### WHAT YOU HAVE TO DO
Count the lines in the records that hold the string "input". Only the number should be given.

### GIVEN RECORDS
****
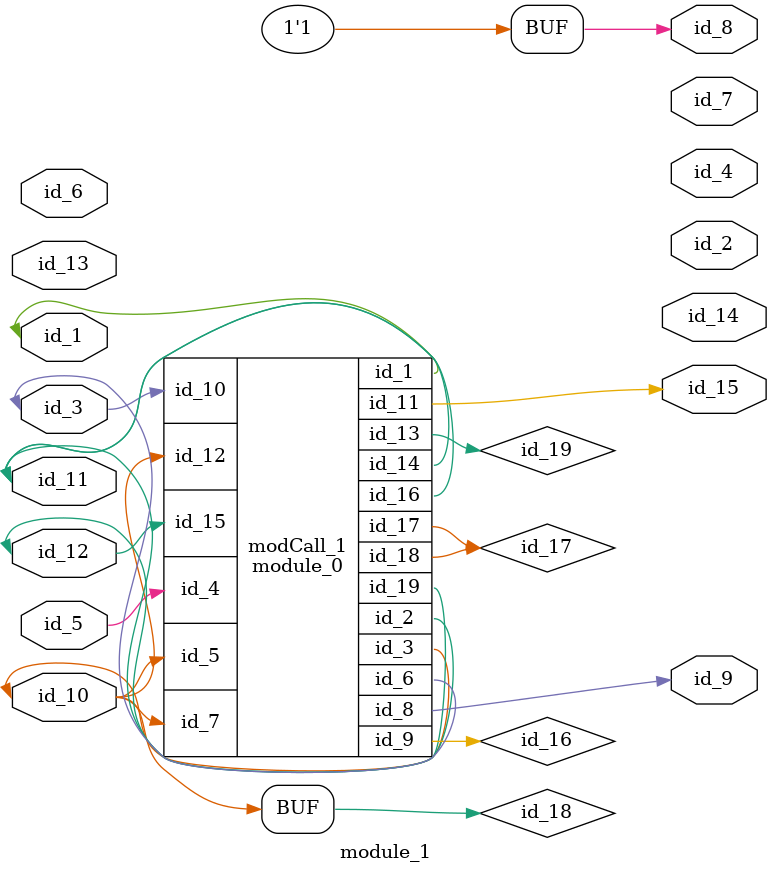
<source format=v>
module module_0 (
    id_1,
    id_2,
    id_3,
    id_4,
    id_5,
    id_6,
    id_7,
    id_8,
    id_9,
    id_10,
    id_11,
    id_12,
    id_13,
    id_14,
    id_15,
    id_16,
    id_17,
    id_18,
    id_19
);
  inout wire id_19;
  inout wire id_18;
  output wire id_17;
  output wire id_16;
  input wire id_15;
  output wire id_14;
  inout wire id_13;
  input wire id_12;
  output wire id_11;
  input wire id_10;
  inout wire id_9;
  output wire id_8;
  input wire id_7;
  inout wire id_6;
  input wire id_5;
  input wire id_4;
  output wire id_3;
  output wire id_2;
  inout wire id_1;
endmodule
module module_1 (
    id_1,
    id_2,
    id_3,
    id_4,
    id_5,
    id_6,
    id_7,
    id_8,
    id_9,
    id_10,
    id_11,
    id_12,
    id_13,
    id_14,
    id_15
);
  output wire id_15;
  output wire id_14;
  input wire id_13;
  inout wire id_12;
  inout wire id_11;
  inout wire id_10;
  output wire id_9;
  output wire id_8;
  output wire id_7;
  input wire id_6;
  inout wire id_5;
  output wire id_4;
  inout wire id_3;
  output wire id_2;
  inout wire id_1;
  assign id_8 = 1;
  wire id_16, id_17;
  wire id_18 = id_10;
  wire id_19;
  module_0 modCall_1 (
      id_1,
      id_11,
      id_10,
      id_5,
      id_10,
      id_3,
      id_18,
      id_9,
      id_16,
      id_3,
      id_15,
      id_18,
      id_19,
      id_11,
      id_12,
      id_11,
      id_17,
      id_17,
      id_12
  );
endmodule

</source>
****
### ANSWER FOR THE TASK
8